# Task prompt
Express the lines of the entries below as a Markdown table with the columns "Row" and "Change", numbering each row and leaving out blank lines. Begin at the first line of the entries and stop after the line that contains "περισσότερο: περισσότερο -> πανελλαδική".

== Entries provided

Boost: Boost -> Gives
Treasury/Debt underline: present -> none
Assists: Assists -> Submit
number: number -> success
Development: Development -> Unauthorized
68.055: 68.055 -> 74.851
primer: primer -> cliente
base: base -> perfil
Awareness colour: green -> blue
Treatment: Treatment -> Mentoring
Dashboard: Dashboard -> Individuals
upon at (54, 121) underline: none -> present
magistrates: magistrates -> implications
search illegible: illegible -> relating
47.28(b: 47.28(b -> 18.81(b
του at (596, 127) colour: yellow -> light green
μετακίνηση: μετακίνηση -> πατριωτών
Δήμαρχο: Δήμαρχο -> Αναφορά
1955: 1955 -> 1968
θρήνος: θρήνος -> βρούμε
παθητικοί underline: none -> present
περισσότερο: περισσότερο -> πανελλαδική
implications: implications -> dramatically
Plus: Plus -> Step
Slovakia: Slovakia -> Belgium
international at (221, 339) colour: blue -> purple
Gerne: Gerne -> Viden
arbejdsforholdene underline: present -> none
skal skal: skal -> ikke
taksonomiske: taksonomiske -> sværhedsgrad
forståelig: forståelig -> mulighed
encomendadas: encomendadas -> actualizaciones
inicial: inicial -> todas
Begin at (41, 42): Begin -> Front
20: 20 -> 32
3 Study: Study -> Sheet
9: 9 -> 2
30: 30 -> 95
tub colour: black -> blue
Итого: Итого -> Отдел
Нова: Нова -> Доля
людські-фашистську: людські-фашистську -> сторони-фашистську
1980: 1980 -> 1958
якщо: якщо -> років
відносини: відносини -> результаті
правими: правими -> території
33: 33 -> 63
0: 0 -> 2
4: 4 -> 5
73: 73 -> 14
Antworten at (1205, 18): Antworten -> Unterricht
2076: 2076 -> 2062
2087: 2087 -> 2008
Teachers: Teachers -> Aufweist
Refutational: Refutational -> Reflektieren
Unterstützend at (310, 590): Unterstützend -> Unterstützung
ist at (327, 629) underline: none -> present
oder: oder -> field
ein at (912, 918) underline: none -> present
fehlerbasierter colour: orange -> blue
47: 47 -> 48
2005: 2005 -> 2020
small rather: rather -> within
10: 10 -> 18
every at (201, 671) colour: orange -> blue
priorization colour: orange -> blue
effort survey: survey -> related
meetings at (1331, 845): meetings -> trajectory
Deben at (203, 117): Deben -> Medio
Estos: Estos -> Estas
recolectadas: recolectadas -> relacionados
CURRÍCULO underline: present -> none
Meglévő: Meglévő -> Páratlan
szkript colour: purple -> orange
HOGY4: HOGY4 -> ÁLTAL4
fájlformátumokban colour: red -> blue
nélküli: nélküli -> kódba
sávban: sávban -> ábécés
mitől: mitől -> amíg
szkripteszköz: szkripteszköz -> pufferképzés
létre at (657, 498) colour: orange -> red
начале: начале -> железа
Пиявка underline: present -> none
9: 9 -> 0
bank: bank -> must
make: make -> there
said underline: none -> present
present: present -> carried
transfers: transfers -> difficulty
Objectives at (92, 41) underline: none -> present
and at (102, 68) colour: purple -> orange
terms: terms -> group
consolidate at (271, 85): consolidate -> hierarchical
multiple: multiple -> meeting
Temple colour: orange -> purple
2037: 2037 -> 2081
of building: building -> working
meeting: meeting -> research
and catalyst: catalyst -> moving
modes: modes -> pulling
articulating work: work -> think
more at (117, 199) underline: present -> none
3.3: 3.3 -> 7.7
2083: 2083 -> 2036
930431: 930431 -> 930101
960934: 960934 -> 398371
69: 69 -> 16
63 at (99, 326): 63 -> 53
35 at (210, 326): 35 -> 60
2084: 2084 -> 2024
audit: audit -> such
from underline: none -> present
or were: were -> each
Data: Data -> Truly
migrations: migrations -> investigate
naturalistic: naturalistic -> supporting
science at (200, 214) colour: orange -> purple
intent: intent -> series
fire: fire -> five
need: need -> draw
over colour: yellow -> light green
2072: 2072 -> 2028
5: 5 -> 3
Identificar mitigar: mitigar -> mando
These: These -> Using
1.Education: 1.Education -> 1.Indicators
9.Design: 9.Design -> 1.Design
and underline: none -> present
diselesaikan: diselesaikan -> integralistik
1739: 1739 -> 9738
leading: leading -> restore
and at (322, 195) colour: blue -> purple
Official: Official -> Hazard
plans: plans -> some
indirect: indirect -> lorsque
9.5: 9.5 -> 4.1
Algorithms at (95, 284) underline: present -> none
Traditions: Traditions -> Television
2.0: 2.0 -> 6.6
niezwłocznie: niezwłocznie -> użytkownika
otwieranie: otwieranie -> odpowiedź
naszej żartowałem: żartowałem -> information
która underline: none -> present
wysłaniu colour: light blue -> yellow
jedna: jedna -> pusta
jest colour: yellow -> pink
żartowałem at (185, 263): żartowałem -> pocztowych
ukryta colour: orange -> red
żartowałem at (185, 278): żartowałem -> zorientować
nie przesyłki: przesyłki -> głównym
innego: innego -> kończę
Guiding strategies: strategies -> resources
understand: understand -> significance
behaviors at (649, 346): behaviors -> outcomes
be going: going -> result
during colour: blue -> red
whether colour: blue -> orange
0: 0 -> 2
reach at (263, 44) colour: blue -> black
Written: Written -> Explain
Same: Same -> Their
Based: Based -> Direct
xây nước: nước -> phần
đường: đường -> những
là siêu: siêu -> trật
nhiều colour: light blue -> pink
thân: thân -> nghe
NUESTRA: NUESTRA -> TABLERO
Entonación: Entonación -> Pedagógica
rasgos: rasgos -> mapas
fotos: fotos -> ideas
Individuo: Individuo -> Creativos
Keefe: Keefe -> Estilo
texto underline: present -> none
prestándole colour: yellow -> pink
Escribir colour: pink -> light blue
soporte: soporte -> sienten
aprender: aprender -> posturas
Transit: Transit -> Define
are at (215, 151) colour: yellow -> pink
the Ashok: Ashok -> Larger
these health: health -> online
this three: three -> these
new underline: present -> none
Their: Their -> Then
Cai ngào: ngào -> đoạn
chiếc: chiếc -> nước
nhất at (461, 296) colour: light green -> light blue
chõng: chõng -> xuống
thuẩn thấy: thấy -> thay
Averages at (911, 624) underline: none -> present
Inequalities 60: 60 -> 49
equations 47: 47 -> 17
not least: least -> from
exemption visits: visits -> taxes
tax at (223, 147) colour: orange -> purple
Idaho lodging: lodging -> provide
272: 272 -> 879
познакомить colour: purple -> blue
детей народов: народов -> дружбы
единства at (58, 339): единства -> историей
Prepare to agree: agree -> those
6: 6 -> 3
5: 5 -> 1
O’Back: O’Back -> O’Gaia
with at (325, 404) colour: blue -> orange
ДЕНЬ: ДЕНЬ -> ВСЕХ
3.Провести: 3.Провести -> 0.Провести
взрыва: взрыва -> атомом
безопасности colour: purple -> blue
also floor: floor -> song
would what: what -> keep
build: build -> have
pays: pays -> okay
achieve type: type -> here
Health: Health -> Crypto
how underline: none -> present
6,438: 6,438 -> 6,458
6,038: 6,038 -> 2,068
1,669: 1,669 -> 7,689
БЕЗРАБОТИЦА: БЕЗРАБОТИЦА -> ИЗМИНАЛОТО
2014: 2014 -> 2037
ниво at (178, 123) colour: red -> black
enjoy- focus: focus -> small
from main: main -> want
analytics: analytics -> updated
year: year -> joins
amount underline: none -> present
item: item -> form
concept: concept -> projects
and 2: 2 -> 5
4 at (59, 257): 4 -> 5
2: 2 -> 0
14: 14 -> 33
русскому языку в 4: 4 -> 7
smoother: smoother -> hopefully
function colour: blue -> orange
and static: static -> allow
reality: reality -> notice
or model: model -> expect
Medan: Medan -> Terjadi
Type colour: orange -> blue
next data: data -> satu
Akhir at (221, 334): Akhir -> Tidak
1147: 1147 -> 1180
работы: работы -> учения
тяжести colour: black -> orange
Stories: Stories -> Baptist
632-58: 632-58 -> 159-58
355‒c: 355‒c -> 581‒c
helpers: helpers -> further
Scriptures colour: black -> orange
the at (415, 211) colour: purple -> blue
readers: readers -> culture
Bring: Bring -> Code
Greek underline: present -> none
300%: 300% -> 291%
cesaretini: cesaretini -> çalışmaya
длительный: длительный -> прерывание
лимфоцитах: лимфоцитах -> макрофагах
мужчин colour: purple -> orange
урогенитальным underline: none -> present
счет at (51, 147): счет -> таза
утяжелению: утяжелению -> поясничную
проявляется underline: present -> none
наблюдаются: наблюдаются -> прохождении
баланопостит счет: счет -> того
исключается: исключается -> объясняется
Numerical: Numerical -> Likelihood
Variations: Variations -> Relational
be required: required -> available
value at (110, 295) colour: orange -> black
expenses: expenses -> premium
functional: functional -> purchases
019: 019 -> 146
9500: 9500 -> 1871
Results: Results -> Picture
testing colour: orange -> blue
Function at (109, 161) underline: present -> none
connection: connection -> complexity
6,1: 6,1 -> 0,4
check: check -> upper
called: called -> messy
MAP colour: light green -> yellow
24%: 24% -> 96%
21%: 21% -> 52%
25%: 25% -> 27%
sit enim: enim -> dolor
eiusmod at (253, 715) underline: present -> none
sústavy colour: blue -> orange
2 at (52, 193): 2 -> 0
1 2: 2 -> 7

====

# Exercise answer
| Row | Change |
|---|---|
| 1 | Boost: Boost -> Gives |
| 2 | Treasury/Debt underline: present -> none |
| 3 | Assists: Assists -> Submit |
| 4 | number: number -> success |
| 5 | Development: Development -> Unauthorized |
| 6 | 68.055: 68.055 -> 74.851 |
| 7 | primer: primer -> cliente |
| 8 | base: base -> perfil |
| 9 | Awareness colour: green -> blue |
| 10 | Treatment: Treatment -> Mentoring |
| 11 | Dashboard: Dashboard -> Individuals |
| 12 | upon at (54, 121) underline: none -> present |
| 13 | magistrates: magistrates -> implications |
| 14 | search illegible: illegible -> relating |
| 15 | 47.28(b: 47.28(b -> 18.81(b |
| 16 | του at (596, 127) colour: yellow -> light green |
| 17 | μετακίνηση: μετακίνηση -> πατριωτών |
| 18 | Δήμαρχο: Δήμαρχο -> Αναφορά |
| 19 | 1955: 1955 -> 1968 |
| 20 | θρήνος: θρήνος -> βρούμε |
| 21 | παθητικοί underline: none -> present |
| 22 | περισσότερο: περισσότερο -> πανελλαδική |